Tarefa: Devolva, sem qualquer alteração, o trecho do texto sobre o Estado e os incêndios que abre com as palavras contendo "Tiago Oliveira, nomeado" e fecha em "prioridade ao combate.".

Texto de estudo:
• • • •

“O Estado, ou não se apercebeu das dinâmicas de abandono e consequente escalada do problema do fogo (défice de governança de risco), ou ter-se-á demitido política e operacionalmente de uma participação mais ativa na solução do problema, tanto na gestão (vejam-se a degradação das matas nacionais, comunitárias e dos parques naturais) como na consistência das políticas”, lê-se numa parte do texto de suporte da tese de doutoramento de Tiago Martins de Oliveira defendida este ano.

No texto, que suportou a comunicação apresentada num seminário promovido pelo Conselho Económico e Social (CES) em março, o especialista acrescenta que o Estado confiou que os incêndios “se resolviam com bombeiros, meios aéreos e legislação”, mas não assegurou a gestão das áreas já existentes.

Tiago Oliveira, nomeado para presidir à Estrutura de Missão para a instalação do Sistema de Gestão Integrada de Fogos Rurais, defende que o Estado, ao longo dos anos, se afastou cada vez mais da floresta e que a lógica da prevenção foi subordinada à prioridade ao combate.

• • • •

Excertos do material:
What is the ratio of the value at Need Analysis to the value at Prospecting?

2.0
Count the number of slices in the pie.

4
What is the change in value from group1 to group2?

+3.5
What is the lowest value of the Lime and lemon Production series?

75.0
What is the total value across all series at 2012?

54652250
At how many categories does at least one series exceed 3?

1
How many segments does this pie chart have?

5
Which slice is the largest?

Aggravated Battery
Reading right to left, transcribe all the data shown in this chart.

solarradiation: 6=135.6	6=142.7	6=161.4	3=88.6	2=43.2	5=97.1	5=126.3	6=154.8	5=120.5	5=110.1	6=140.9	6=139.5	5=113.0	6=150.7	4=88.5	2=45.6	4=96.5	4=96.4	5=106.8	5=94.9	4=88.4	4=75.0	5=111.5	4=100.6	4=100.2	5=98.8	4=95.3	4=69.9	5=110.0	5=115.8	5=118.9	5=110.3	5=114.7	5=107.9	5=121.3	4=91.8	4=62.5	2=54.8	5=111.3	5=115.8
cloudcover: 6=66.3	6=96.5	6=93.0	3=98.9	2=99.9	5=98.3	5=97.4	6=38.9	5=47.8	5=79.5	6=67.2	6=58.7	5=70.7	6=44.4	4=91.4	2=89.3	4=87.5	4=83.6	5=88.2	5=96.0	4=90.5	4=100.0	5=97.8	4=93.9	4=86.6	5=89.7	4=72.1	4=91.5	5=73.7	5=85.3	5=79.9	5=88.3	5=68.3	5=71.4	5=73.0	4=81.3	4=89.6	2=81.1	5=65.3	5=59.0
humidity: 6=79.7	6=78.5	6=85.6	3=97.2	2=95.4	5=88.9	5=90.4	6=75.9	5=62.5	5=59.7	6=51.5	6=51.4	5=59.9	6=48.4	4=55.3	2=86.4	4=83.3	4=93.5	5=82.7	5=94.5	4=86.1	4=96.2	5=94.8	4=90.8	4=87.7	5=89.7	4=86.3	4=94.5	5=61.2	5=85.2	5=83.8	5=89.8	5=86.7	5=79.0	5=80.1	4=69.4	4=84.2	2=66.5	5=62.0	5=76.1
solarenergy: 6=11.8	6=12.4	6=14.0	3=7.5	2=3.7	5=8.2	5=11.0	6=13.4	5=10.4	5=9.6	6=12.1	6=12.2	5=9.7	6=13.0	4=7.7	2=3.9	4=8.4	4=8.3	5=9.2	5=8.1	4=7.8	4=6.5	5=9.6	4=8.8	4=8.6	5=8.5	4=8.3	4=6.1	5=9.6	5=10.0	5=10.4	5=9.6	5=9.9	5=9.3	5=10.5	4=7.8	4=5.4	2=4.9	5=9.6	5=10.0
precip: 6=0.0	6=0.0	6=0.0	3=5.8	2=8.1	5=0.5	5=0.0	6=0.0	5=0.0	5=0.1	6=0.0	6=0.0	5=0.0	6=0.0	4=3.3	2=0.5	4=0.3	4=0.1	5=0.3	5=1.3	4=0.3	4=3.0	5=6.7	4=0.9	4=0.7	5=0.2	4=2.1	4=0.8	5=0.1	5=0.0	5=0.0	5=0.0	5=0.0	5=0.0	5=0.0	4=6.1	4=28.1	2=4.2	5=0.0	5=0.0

• • • •

Resposta:
Tiago Oliveira, nomeado para presidir à Estrutura de Missão para a instalação do Sistema de Gestão Integrada de Fogos Rurais, defende que o Estado, ao longo dos anos, se afastou cada vez mais da floresta e que a lógica da prevenção foi subordinada à prioridade ao combate.